--- Data provided Enclosed Below ---
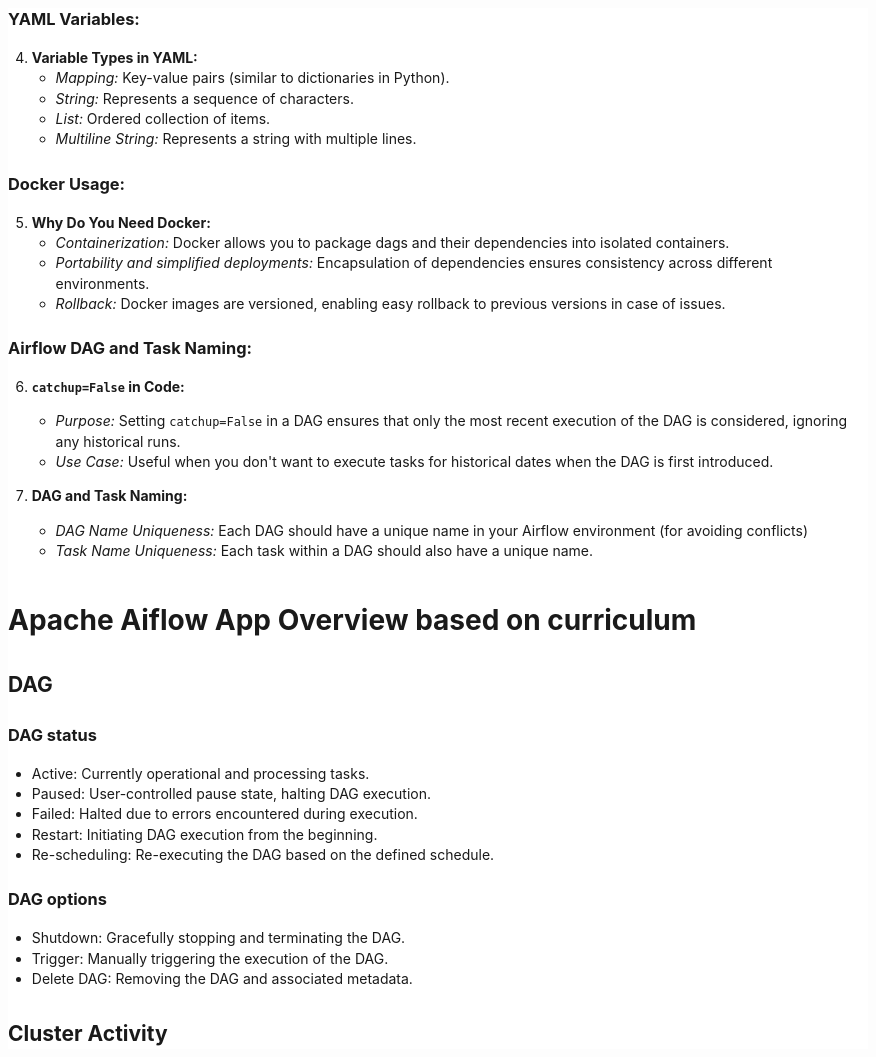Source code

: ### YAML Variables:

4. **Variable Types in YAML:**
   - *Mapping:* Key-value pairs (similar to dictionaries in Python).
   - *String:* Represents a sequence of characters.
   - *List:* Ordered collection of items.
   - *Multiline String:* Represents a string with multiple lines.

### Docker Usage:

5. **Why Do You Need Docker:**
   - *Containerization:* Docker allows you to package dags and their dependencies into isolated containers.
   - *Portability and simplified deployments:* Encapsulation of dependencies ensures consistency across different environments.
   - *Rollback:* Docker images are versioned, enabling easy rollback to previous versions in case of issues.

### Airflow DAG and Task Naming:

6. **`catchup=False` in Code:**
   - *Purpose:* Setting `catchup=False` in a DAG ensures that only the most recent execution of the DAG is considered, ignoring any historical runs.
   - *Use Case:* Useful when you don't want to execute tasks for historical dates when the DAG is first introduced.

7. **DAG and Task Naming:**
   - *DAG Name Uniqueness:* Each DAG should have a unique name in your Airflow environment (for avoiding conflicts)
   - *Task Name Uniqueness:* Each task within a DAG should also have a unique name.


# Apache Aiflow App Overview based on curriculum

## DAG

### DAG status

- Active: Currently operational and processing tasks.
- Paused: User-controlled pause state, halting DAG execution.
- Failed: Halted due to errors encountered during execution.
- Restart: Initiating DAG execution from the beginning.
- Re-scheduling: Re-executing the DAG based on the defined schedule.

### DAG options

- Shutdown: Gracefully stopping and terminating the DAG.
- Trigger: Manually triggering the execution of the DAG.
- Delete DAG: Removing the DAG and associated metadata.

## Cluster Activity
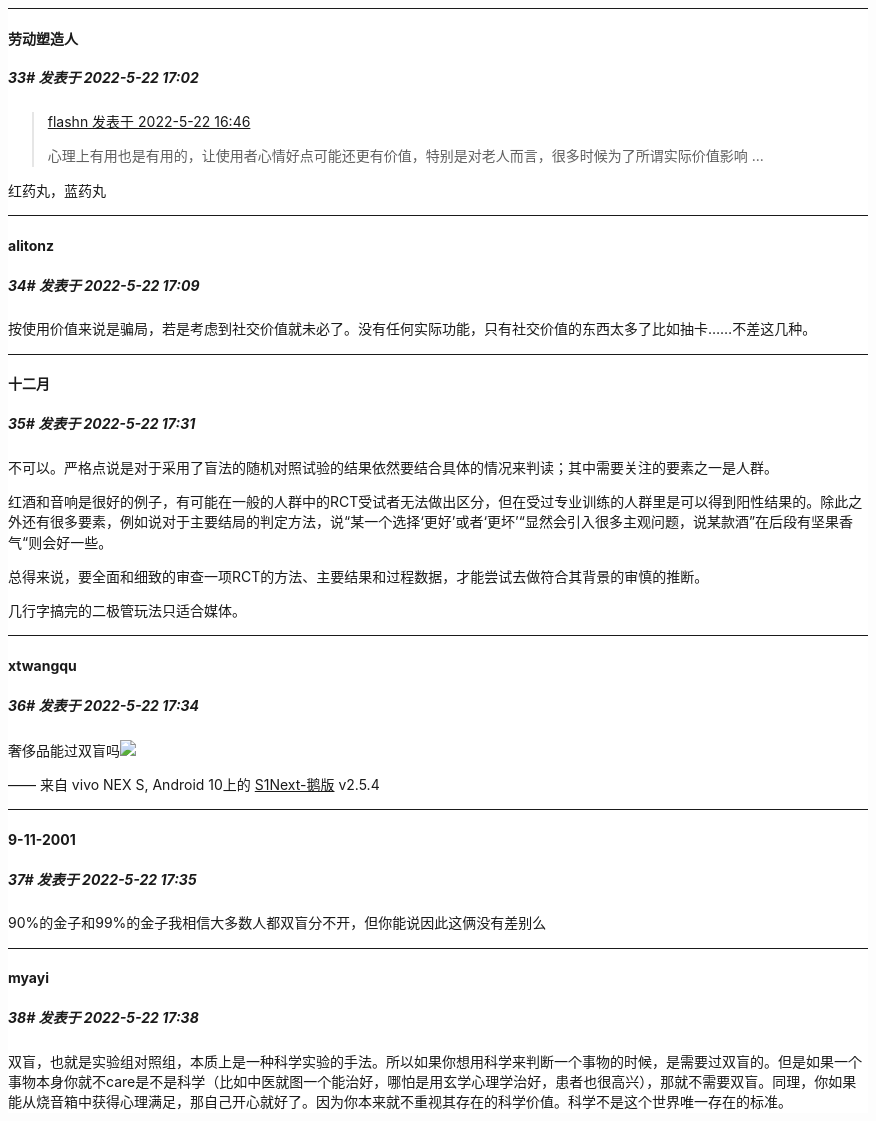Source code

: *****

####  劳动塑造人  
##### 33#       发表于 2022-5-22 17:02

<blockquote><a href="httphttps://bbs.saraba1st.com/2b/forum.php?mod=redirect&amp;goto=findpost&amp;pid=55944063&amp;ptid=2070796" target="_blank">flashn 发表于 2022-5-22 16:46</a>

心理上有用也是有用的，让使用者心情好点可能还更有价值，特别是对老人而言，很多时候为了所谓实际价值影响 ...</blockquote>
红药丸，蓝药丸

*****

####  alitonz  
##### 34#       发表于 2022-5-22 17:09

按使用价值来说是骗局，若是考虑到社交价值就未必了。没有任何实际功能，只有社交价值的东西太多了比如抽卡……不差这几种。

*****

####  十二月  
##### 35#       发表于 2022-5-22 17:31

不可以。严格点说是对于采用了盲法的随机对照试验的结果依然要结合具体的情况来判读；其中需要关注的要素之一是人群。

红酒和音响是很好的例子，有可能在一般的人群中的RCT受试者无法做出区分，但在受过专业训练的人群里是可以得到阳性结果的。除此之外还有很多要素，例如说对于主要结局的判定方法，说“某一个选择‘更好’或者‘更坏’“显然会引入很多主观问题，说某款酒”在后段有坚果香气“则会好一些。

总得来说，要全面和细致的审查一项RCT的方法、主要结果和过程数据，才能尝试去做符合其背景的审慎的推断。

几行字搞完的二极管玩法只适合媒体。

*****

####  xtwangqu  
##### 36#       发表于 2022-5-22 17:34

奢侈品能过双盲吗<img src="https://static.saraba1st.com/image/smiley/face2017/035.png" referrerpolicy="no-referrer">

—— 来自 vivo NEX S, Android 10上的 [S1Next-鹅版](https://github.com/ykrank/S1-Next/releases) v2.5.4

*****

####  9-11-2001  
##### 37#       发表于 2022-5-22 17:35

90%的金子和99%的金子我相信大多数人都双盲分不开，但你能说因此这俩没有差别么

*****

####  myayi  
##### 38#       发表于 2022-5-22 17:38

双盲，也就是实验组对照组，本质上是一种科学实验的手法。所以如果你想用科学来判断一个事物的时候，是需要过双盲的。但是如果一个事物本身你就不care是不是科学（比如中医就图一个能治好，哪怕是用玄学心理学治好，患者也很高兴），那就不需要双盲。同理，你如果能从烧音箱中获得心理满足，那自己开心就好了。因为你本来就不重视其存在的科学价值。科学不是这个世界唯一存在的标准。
--- End of Enclosed Data provided ---
--- Data provided Enclosed Below ---
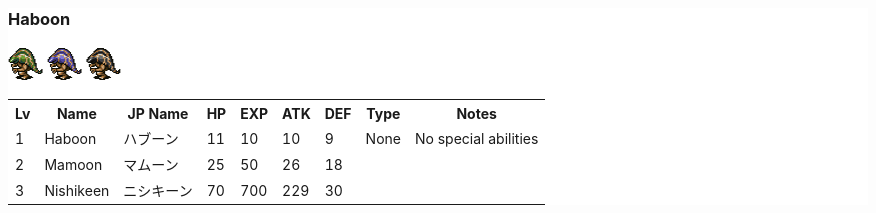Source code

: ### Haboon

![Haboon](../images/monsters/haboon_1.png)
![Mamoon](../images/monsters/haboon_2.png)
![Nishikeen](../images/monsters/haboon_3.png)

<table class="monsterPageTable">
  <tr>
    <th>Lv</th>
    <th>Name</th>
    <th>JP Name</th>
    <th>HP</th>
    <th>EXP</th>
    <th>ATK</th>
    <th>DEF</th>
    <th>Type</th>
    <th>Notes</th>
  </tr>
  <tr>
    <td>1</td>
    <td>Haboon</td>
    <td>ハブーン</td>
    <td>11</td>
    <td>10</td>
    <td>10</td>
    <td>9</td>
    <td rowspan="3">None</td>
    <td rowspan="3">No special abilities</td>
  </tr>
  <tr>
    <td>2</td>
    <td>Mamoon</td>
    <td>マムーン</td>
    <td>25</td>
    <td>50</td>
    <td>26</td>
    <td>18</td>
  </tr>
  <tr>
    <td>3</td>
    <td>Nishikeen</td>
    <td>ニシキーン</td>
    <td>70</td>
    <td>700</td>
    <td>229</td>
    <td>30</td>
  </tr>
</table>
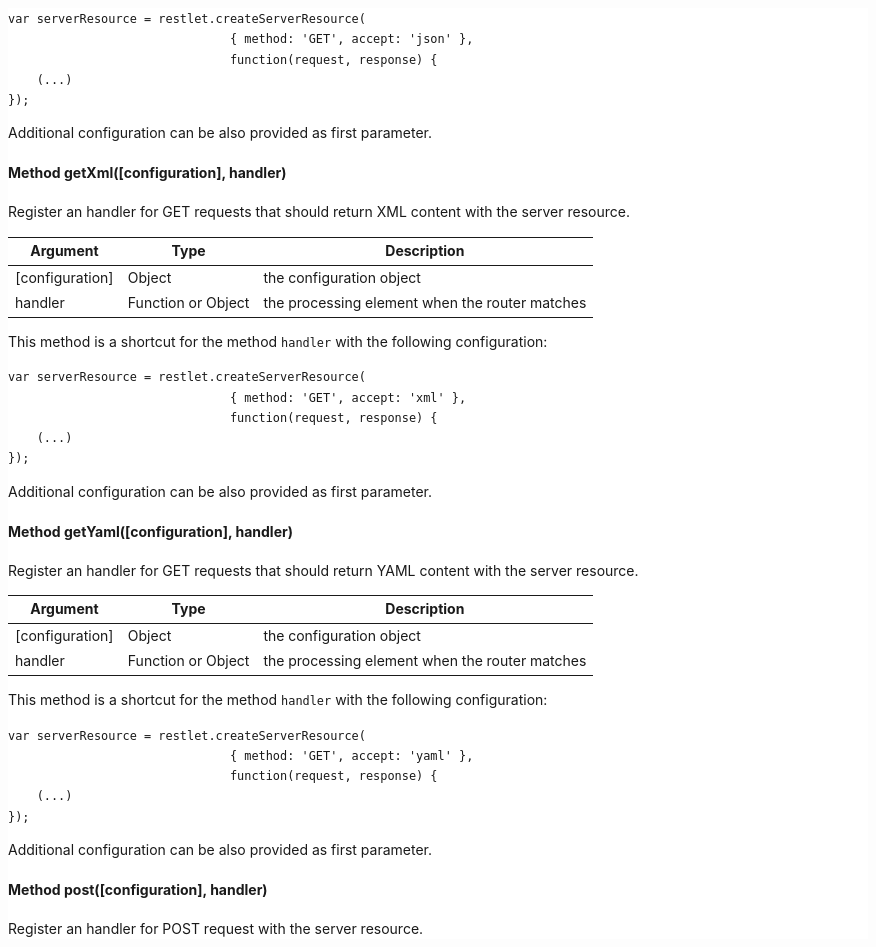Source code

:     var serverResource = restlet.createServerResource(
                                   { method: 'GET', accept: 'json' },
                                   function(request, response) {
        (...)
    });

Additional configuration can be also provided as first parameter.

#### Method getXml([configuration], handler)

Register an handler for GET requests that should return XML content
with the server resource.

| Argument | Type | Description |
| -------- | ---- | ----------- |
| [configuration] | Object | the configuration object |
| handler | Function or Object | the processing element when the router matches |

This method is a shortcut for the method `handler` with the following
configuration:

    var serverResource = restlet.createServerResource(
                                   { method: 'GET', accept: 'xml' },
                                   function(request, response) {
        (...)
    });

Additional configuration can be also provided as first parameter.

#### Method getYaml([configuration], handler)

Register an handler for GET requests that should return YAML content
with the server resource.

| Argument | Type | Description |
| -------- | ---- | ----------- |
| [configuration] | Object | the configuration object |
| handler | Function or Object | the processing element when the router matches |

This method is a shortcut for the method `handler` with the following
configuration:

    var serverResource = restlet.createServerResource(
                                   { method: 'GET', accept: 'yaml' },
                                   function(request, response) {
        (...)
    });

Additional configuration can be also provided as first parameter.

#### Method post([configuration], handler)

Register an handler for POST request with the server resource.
--- End of Enclosed Data provided ---
--- Data provided Enclosed Below ---
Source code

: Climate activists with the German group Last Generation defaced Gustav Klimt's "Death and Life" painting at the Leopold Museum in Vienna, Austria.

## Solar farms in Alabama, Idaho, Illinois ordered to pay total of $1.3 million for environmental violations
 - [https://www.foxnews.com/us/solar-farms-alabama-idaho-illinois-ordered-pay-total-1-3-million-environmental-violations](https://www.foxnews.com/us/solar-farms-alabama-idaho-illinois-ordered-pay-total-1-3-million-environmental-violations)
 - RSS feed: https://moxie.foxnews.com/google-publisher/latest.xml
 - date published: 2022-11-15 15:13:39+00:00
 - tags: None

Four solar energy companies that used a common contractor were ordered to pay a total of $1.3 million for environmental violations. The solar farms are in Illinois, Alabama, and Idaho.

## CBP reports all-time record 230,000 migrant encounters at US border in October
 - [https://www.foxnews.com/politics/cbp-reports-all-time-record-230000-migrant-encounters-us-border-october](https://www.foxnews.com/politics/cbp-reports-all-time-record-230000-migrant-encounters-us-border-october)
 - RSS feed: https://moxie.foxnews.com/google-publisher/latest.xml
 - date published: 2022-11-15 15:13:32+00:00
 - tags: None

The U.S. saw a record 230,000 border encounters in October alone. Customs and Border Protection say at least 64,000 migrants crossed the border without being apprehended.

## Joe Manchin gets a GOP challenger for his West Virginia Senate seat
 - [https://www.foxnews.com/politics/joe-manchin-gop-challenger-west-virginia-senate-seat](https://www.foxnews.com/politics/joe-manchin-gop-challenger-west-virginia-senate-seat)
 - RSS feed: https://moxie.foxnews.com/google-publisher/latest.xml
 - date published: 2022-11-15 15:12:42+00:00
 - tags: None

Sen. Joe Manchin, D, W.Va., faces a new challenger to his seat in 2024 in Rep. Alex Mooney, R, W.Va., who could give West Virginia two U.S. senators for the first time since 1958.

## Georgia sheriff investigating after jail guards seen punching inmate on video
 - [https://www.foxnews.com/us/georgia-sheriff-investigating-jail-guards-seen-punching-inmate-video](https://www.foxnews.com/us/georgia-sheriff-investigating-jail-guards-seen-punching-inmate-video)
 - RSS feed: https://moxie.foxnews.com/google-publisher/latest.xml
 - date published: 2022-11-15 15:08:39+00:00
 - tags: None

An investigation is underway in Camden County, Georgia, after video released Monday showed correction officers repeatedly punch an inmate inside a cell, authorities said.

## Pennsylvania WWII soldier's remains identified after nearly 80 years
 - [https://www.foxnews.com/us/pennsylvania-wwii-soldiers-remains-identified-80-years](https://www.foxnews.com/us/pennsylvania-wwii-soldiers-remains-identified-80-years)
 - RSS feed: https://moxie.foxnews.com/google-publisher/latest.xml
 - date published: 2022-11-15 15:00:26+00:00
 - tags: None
--- End of Enclosed Data provided ---
Task — Extract the lines running from the line with "按使用价值来说是骗局，若是考" to the line with "红酒和音响是很好的例子，有可", and copy them out unchanged.

Response to the task —
按使用价值来说是骗局，若是考虑到社交价值就未必了。没有任何实际功能，只有社交价值的东西太多了比如抽卡……不差这几种。

*****

####  十二月  
##### 35#       发表于 2022-5-22 17:31

不可以。严格点说是对于采用了盲法的随机对照试验的结果依然要结合具体的情况来判读；其中需要关注的要素之一是人群。

红酒和音响是很好的例子，有可能在一般的人群中的RCT受试者无法做出区分，但在受过专业训练的人群里是可以得到阳性结果的。除此之外还有很多要素，例如说对于主要结局的判定方法，说“某一个选择‘更好’或者‘更坏’“显然会引入很多主观问题，说某款酒”在后段有坚果香气“则会好一些。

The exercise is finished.